Purpose: Since the establishment of the Hospital Readmission Reduction Program (HRRP) in 2012, preventing 30-day unplanned hospital readmissions is crucial for reimbursement by Centers for Medicare & Medicaid Services. Published reports have shown pharmacist interventions after hospital discharge are associated with a smaller incidence of medication errors 30 days after hospital discharge, but most of these reports include pharmacists making follow-up phone calls. No published reports have described home-based pharmacy services as a part of transitional care programs designed to reduce unplanned 30-day hospital readmissions. This project describes the inclusion of a pharmacist as a part of an interprofessional transitional care team.

Methods: Safe Transitions for the Elderly Patient (STEP) is a transitional care program for Medicaid-eligible adults at least 50 years of age who have been recently discharged from the hospital in Tarrant County, TX. Enrolled patients receive an intake home visit from a medical provider within the first 72 hours after discharge which includes referral to other STEP providers (e.g. pharmacists, physical therapists and social workers). Patients on high-risk medications, who are believed to be non-adherent to medications or need short-term medication management were referred to the pharmacist (0.3FTE) for home-based medication therapy management (MTM) services. All patient encounters are documented in an electronic health record (EHR). Risk stratification scores were calculated by including the total sum of each the following parameters: problem meds, psychiatry, polypharmacy, health literacy, patient support, prior hospitalization, and palliative care. High risk stratification scores were defined as those with 5 having or more risk factors. Descriptive statistics were used to characterize the study population. Pearson’s chi-square was used to examine the association between categorical variables. Results with a p value less than .05 were considered statistically significant. Patients enrolled in the STEP program during the time pharmacists provided services were included in this analysis (August 2014 to January 2015 and October 2015 to July 2016).

Results: A total of 366 patients were enrolled in STEP during the specified time frame with 79 being seen by the pharmacist. The mean ages in those who were and were not seen by the pharmacist were 63.4 years (range 50-92) and 66.5 years (range 50-98), respectively (p=0.02). The majority of the patients seen by the pharmacist were women (72%, n=57), which was not significantly different than those not seen by the pharmacist (p=0.44). The median number of medications in those who were and were not seen by the pharmacist were 15 (range 3-38) and 11 (range 1-32), respectively (p=0.0002). Of the patients seen by the pharmacist who reported race/ethnicity, 35.4% identified as Black or African American (n=28). The proportion of all STEP patients with calculated risk stratification score was 93% (n=342). The proportion of patients with high risk stratification scores for those who were and were not seen by the pharmacist were 49% and 57%, respectively (p=0.22). The most common discharge diagnoses for patients seen by the pharmacist were heart failure and COPD exacerbations. Hospital readmission rates were not found to be significantly different in those who were seen by the pharmacist versus those who did not (10%, 14%, p=0.34).
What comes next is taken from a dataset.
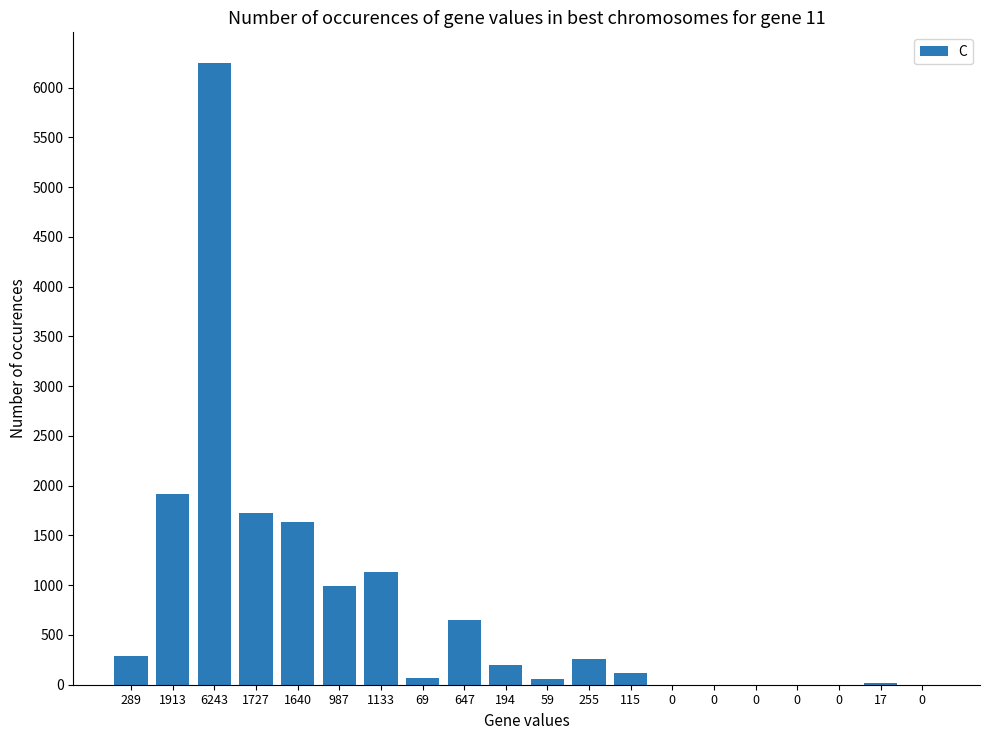

How many distinct data groups are displayed?

1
Conclusions: Hospital readmission rates were not found to be significantly different between those patients who were seen by a pharmacist as part of a home-based interprofessional transitional care team versus those who were not. Overall hospital readmission rates were low for both groups. In this program, patients who saw the pharmacist were more likely to be younger and be taking more medications than those who did not see the pharmacist. Patients who saw the pharmacist did not have significantly higher risk stratification scores than those patients who did not see the pharmacist. More research is needed to demonstrate the benefit of home-based pharmacy transitional care services.